Building Vault-Agent in the open
Data Vault 2.0 is the methodology of choice for enterprise warehouses that must stay auditable, historized, and resilient to change — common in Swiss and DACH banks, insurers, and pharma. But the initial modeling is slow and unforgiving: identifying business keys, structuring hubs, links, and satellites, and wiring up the loading logic is repetitive, error-prone work that consumes senior-architect weeks before a single row is loaded.
That is exactly the shape of problem agentic AI is good at — if you respect a few constraints.
Why Data Vault, of all things
Most “AI for X” attempts fail because the underlying task is fuzzy, unverifiable, or has no ground truth. Data Vault is the opposite:
- It is pattern-based. Hubs, links, and satellites follow standardized rules. Patterns are exactly what you can encode, check, and automate.
- It is verifiable. The rules (one hub per business key, links carry no descriptive attributes, satellites split by rate of change) can be checked deterministically — so an independent validator can catch what an LLM gets wrong.
- It separates the easy from the hard. The Raw Vault is integration-light and pattern-driven; the genuinely hard business logic lives downstream in the Business Vault and the marts.
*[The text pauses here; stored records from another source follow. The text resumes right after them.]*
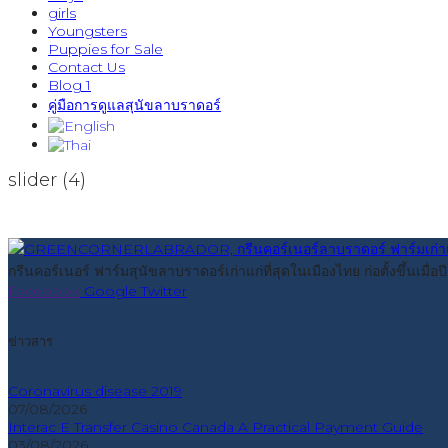
girls
Youngsters
Puppies for Sale
Contact Us
Blog 1
คู่มือการดูแลสุนัขลาบราดอร์
slider (4)
กรีนคอร์เนอร์ ฟาร์มสุนัขลาบราดอร์เก่าแก่ที่สุดในเมืองไทย ก่อตั้งขึ้นเม
Facebook
Google
Twitter
ข่าวสาร
Coronavirus disease 2019
07/08/2026
Interac E Transfer Casino Canada A Practical Payment Guide
03/08/2026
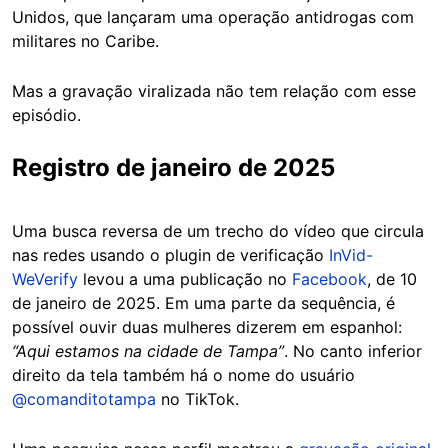
Unidos, que lançaram uma operação antidrogas com
militares no Caribe.
Mas a gravação viralizada não tem relação com esse
episódio.
Registro de janeiro de 2025
Uma busca reversa de um trecho do vídeo que circula
nas redes usando o plugin de verificação
InVid-
WeVerify
levou a uma publicação no
Facebook
, de 10
de janeiro de 2025. Em uma parte da sequência, é
possível ouvir duas mulheres dizerem em espanhol:
“Aqui estamos na cidade de Tampa”
. No canto inferior
direito da tela também há o nome do usuário
@comanditotampa
no TikTok.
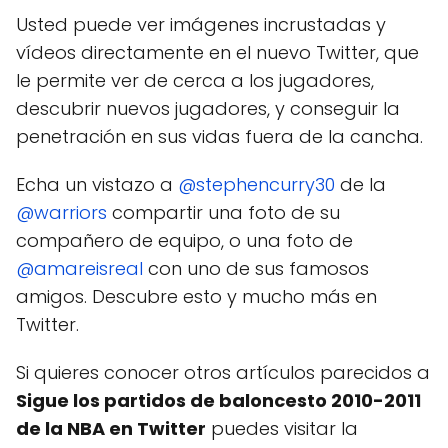
Usted puede ver imágenes incrustadas y
vídeos directamente en el nuevo Twitter, que
le permite ver de cerca a los jugadores,
descubrir nuevos jugadores, y conseguir la
penetración en sus vidas fuera de la cancha.
Echa un vistazo a
@stephencurry30
de la
@warriors
compartir una foto de su
compañero de equipo, o una foto de
@amareisreal
con uno de sus famosos
amigos. Descubre esto y mucho más en
Twitter.
Si quieres conocer otros artículos parecidos a
Sigue los partidos de baloncesto 2010-2011
de la NBA en Twitter
puedes visitar la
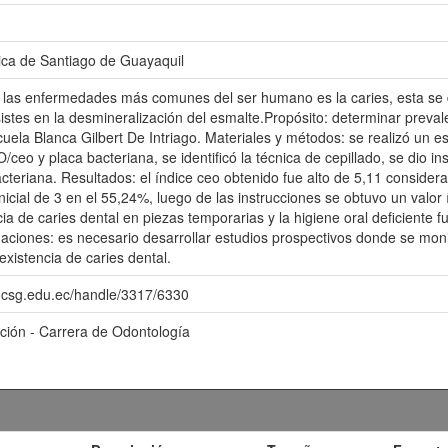
ica de Santiago de Guayaquil
las enfermedades más comunes del ser humano es la caries, esta se d
sistes en la desmineralización del esmalte.Propósito: determinar preval
uela Blanca Gilbert De Intriago. Materiales y métodos: se realizó un es
/ceo y placa bacteriana, se identificó la técnica de cepillado, se dio 
cteriana. Resultados: el índice ceo obtenido fue alto de 5,11 consider
nicial de 3 en el 55,24%, luego de las instrucciones se obtuvo un valor
ia de caries dental en piezas temporarias y la higiene oral deficiente 
ciones: es necesario desarrollar estudios prospectivos donde se monit
existencia de caries dental.
o.ucsg.edu.ec/handle/3317/6330
ación - Carrera de Odontología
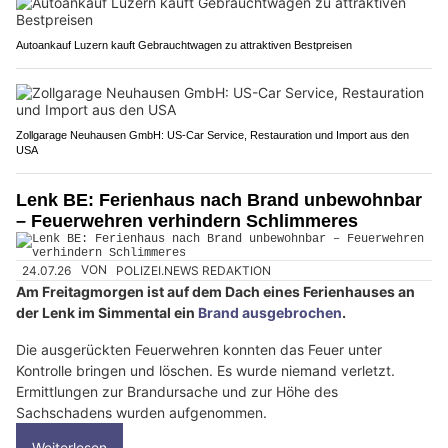
Autoankauf Luzern kauft Gebrauchtwagen zu attraktiven Bestpreisen
Zollgarage Neuhausen GmbH: US-Car Service, Restauration und Import aus den
USA
Lenk BE: Ferienhaus nach Brand unbewohnbar
– Feuerwehren verhindern Schlimmeres
24.07.26
VON
POLIZEI.NEWS REDAKTION
Am Freitagmorgen ist auf dem Dach eines Ferienhauses an
der Lenk im Simmental ein
Brand ausgebrochen
.
Die ausgerückten Feuerwehren konnten das Feuer unter
Kontrolle bringen und löschen. Es wurde niemand verletzt.
Ermittlungen zur Brandursache und zur Höhe des
Sachschadens wurden aufgenommen.
Weiterlesen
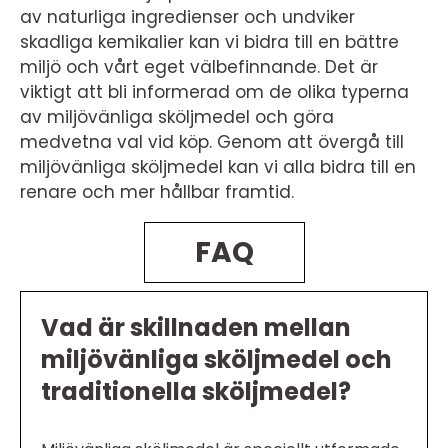
av naturliga ingredienser och undviker
skadliga kemikalier kan vi bidra till en bättre
miljö och vårt eget välbefinnande. Det är
viktigt att bli informerad om de olika typerna
av miljövänliga sköljmedel och göra
medvetna val vid köp. Genom att övergå till
miljövänliga sköljmedel kan vi alla bidra till en
renare och mer hållbar framtid.
FAQ
Vad är skillnaden mellan
miljövänliga sköljmedel och
traditionella sköljmedel?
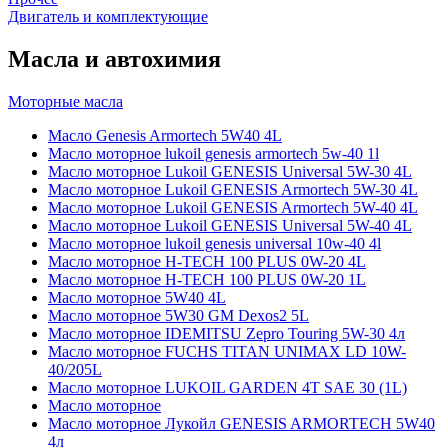
Двигатель и комплектующие
Масла и автохимия
Моторные масла
Масло Genesis Armortech 5W40 4L
Масло моторное lukoil genesis armortech 5w-40 1l
Масло моторное Lukoil GENESIS Universal 5W-30 4L
Масло моторное Lukoil GENESIS Armortech 5W-30 4L
Масло моторное Lukoil GENESIS Armortech 5W-40 4L
Масло моторное Lukoil GENESIS Universal 5W-40 4L
Масло моторное lukoil genesis universal 10w-40 4l
Масло моторное H-TECH 100 PLUS 0W-20 4L
Масло моторное H-TECH 100 PLUS 0W-20 1L
Масло моторное 5W40 4L
Масло моторное 5W30 GM Dexos2 5L
Масло моторное IDEMITSU Zepro Touring 5W-30 4л
Масло моторное FUCHS TITAN UNIMAX LD 10W-
40/205L
Масло моторное LUKOIL GARDEN 4Т SAE 30 (1L)
Масло моторное
Масло моторное Лукойл GENESIS ARMORTECH 5W40
4л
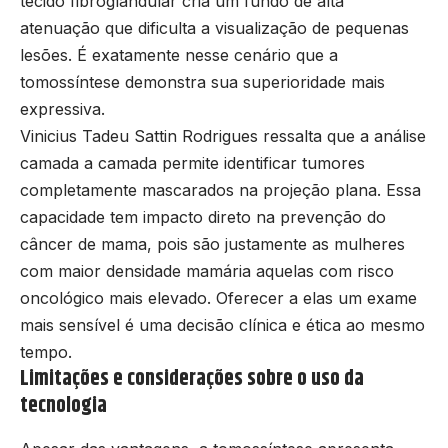
tecido fibroglandular cria um fundo de alta
atenuação que dificulta a visualização de pequenas
lesões. É exatamente nesse cenário que a
tomossíntese demonstra sua superioridade mais
expressiva.
Vinicius Tadeu Sattin Rodrigues ressalta que a análise
camada a camada permite identificar tumores
completamente mascarados na projeção plana. Essa
capacidade tem impacto direto na prevenção do
câncer de mama, pois são justamente as mulheres
com maior densidade mamária aquelas com risco
oncológico mais elevado. Oferecer a elas um exame
mais sensível é uma decisão clínica e ética ao mesmo
tempo.
Limitações e considerações sobre o uso da
tecnologia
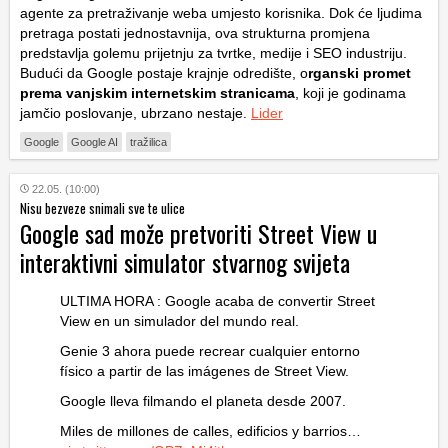
agente za pretraživanje weba umjesto korisnika. Dok će ljudima
pretraga postati jednostavnija, ova strukturna promjena
predstavlja golemu prijetnju za tvrtke, medije i SEO industriju.
Budući da Google postaje krajnje odredište, o
rganski promet
prema vanjskim internetskim stranicama
, koji je godinama
jamčio poslovanje, ubrzano nestaje.
Lider
Google
Google AI
tražilica
22.05. (10:00)
Nisu bezveze snimali sve te ulice
Google sad može pretvoriti Street View u
interaktivni simulator stvarnog svijeta
ULTIMA HORA : Google acaba de convertir Street
View en un simulador del mundo real.
Genie 3 ahora puede recrear cualquier entorno
físico a partir de las imágenes de Street View.
Google lleva filmando el planeta desde 2007.
Miles de millones de calles, edificios y barrios…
A responsible tool automates the former and assists the latter — it never pretends to own business rules.
The stance: assist, don’t replace
Vault-Agent is a multi-agent pipeline that reads requirements, proposes a model, generates AutomateDV/dbt code, and documents every decision as an ADR. The load-bearing design choice is assist + human ratification + rules-as-code: the LLM proposes, an independent validator gates, and a human signs off at a checkpoint. Non-determinism is quarantined to the proposal stage; everything downstream is deterministic and reviewable.
It is not a push-button warehouse, and it does not claim to be. The value is in the slow, senior-architect front of the work — turning intent into a scoped, contract-backed, documented model — not in emitting SQL.
Why in the open
I’m building this transparently, including its limits: a pre-mortem of where it could fail, a reality test on deliberately messy multi-source input, and an honest backlog. Openly named limitations are credibility, not weakness — and in a field full of “AI-ready” marketing, showing how and why the agent reasons is the differentiator.
More to come as the project grows. The code, the architecture decisions, and the findings all live in the repository.